The required output is the line with "middle tip: (395, 146)" through the final line of the entries, each one exactly as it stands.

(Beginning of Records to use)

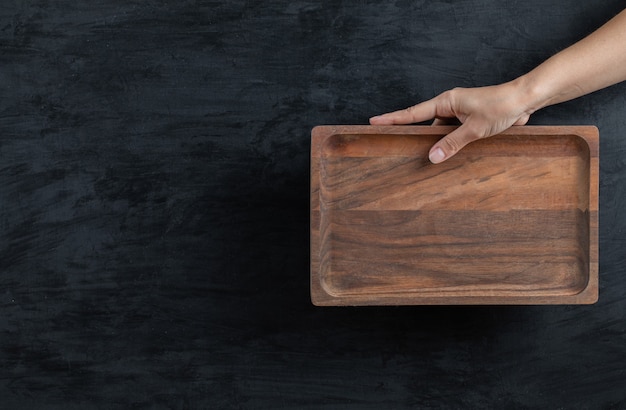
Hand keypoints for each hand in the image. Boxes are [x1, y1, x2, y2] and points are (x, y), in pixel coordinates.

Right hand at [369, 80, 533, 162]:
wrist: (525, 99)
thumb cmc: (501, 106)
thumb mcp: (475, 129)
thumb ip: (452, 143)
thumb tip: (432, 157)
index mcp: (446, 101)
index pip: (413, 113)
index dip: (393, 119)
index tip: (374, 122)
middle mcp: (450, 105)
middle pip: (424, 123)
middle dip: (413, 136)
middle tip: (395, 146)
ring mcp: (459, 112)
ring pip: (440, 131)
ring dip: (438, 143)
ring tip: (430, 158)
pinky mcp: (469, 119)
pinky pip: (452, 132)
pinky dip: (451, 143)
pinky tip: (451, 154)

(End of Records to use)

- Answer box:
middle tip: (395, 146)
ring mcp: (459, 112)
ring pip: (440, 131)
ring dip: (438, 143)
ring tip: (430, 158)
pinky mcp: (469, 119)
pinky pip: (452, 132)
pinky dip: (451, 143)
pinky tip: (451, 154)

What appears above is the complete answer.